Extend your diagram using $\newcommand{\Ex}{\mathrm{Ex}}\newcommand{\Sd}{\mathrm{Sd}}\Ex^\infty$:

$$\begin{CD} \partial\Delta[n] @>>> X @>{\sim}>> \Ex^\infty X \\ @VVV @VV{f}V @VV{\Ex^\infty f}V \\ \Delta[n] @>>> Y @>>{\sim}> \Ex^\infty Y \textrm{.} \\ \end{CD}$$

Then $f$ is a weak equivalence if and only if $\Ex^\infty f$ is if and only if there is a relative lift in the outer rectangle (since $\Ex^\infty X$ and $\Ex^\infty Y$ are Kan complexes). Since such a lift involves only finitely many simplices of $\Ex^\infty X$ and $\Ex^\infty Y$, there is a finite $k$ such that it actually lives in

$$\begin{CD} \partial\Delta[n] @>>> X @>{\sim}>> \Ex^k X \\ @VVV @VV{f}V @VV{\Ex^k f}V \\ \Delta[n] @>>> Y @>>{\sim}> \Ex^k Y \textrm{.} \\ \end{CD}$$

Since $\Ex^k$ is adjoint to $\Sd^k$, such a diagram translates to

$$\begin{CD} \Sd^k\partial\Delta[n] @>>> \partial\Delta[n] @>>> X \\ @VVV @VVV @VV{f}V \\ \Sd^k\Delta[n] @>>> \Delta[n] @>>> Y \textrm{.} \\ \end{CD}$$

So in the end $f$ is a weak equivalence if and only if there is a $k$ such that the latter diagram admits a "relative lift". However, you have to be careful here since a homotopy $\Delta[n] \times \Delta[1] \to \Ex^k Y$ translates to a map $\Sd^k(\Delta[n] \times \Delta[1]) \to Y$ which is different than $\Sd^k\Delta[n] \times \Delta[1] \to Y$ or $\Sd^k\Delta[n] \times \Sd^k\Delta[1] \to Y$ so "relative lift" has a slightly different meaning now.

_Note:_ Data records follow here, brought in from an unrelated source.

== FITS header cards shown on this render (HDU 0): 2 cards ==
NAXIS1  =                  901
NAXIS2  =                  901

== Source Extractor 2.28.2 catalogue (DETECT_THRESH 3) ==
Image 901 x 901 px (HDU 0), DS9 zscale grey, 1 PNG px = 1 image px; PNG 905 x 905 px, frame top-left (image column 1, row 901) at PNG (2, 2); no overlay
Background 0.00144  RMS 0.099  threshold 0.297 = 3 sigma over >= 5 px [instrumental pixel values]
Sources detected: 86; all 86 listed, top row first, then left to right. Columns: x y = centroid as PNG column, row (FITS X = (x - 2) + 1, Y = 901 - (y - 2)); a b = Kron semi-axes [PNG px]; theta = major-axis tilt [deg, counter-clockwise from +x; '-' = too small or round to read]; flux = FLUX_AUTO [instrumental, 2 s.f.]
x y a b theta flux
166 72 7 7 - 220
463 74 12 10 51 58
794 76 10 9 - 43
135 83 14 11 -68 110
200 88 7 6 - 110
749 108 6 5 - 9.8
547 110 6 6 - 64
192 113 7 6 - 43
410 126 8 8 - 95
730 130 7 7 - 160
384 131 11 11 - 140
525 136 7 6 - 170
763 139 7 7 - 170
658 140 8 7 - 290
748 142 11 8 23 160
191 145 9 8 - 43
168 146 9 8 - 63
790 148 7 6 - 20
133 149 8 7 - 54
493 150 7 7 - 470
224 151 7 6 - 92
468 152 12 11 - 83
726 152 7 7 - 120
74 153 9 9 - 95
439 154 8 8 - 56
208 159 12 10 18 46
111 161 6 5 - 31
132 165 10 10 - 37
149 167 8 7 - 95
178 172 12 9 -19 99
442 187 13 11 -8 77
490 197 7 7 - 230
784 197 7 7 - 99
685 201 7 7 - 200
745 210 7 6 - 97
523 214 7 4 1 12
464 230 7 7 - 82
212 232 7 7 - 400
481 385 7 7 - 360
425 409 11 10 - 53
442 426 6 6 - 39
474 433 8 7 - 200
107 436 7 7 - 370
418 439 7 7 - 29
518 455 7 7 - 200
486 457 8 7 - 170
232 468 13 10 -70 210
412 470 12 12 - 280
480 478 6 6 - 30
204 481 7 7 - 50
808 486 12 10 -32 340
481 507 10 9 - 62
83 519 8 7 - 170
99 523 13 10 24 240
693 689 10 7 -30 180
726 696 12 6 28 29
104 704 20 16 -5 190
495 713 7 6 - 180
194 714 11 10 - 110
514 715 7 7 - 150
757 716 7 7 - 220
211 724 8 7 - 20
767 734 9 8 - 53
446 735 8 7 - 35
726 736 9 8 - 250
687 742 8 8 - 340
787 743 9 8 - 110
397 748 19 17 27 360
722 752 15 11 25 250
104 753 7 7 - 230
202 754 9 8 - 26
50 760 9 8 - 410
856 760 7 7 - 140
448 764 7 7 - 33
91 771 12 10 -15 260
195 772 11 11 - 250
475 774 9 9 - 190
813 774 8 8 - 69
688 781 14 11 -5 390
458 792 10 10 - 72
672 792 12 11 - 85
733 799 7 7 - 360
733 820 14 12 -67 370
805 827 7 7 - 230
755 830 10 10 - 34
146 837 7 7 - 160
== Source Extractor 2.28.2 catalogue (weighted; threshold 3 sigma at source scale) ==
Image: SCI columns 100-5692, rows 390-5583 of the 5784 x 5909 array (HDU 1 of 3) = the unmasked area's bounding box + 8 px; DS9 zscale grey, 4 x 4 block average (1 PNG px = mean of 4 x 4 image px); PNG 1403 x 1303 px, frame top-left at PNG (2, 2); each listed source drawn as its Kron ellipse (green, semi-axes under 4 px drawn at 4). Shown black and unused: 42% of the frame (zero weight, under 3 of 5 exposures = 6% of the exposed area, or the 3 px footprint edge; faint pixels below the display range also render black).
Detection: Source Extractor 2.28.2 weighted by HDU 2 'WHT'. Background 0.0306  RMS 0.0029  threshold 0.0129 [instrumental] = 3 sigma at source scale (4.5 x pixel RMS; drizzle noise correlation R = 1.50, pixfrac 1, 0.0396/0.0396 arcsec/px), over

$\newcommand{\Ex}{\mathrm{Ex}}\newcommand{\Sd}{\mathrm{Sd}}$Consider the square

$$\begin{CD} X @>{\sim}>> \Ex^\infty X \\ @V{f}VV @VV{\Ex^\infty f}V \\ Y @>>{\sim}> \Ex^\infty Y \textrm{.} \\ \end{CD}$$

The map $f$ is a weak equivalence if and only if $\Ex^\infty f$ is if and only if there is a relative lift in every diagram of the form

$$\begin{CD} \partial\Delta[n] @>>> \Ex^\infty X \\ @VVV @VV{\Ex^\infty f}V \\ \Delta[n] @>>> \Ex^\infty Y \textrm{.} \\ \end{CD}$$

Since such a lifting problem and its solution involve only finitely many simplices of $\Ex^\infty X$ and $\Ex^\infty Y$, there is a $j$ such that the lifting problem actually lives in

$$\begin{CD} \partial\Delta[n] @>>> \Ex^j X \\ @VVV @VV{\Ex^j f}V \\ \Delta[n] @>>> \Ex^j Y \\ \end{CD}$$

and a $k$ such that its solution lives in

$$\begin{CD} \partial\Delta[n] @>>> \Ex^j X @>>> \Ex^{j+k} X\\ @VVV @VV{\Ex^j f}V @VV{\Ex^{j+k} f}V \\ \Delta[n] @>>> \Ex^j Y @>>> \Ex^{j+k} Y \textrm{.} \\ \end{CD}$$

By adjointness, this means that $f$ is a weak equivalence if and only if for every $j$ and every lifting problem

$$\begin{CD} \Sd^j\partial\Delta[n] @>>> X \\ @VVV @VV{f}V \\ \Sd^j\Delta[n] @>>> Y \\ \end{CD}$$

there is a $k$ and a "relative lift" in

$$\begin{CD} \Sd^{j+k}\partial\Delta[n] @>>> \Sd^j\partial\Delta[n] @>>> X \\ @VVV @VVV @VV{f}V \\ \Sd^{j+k}\Delta[n] @>>> \Sd^j\Delta[n] @>>> Y \textrm{.} \\ \end{CD}$$

However, you have to be careful here since a homotopy $\Delta[n] \times \Delta[1] \to \Ex^{j+k} Y$ translates to a map $\Sd^{j+k}(\Delta[n] \times \Delta[1]) \to Y$ which is different than $\Sd^{j+k}\Delta[n] \times \Delta[1] \to Y$ or $\Sd^{j+k}\Delta[n] \times \Sd^{j+k}\Delta[1] \to Y$ so "relative lift" has a slightly different meaning now.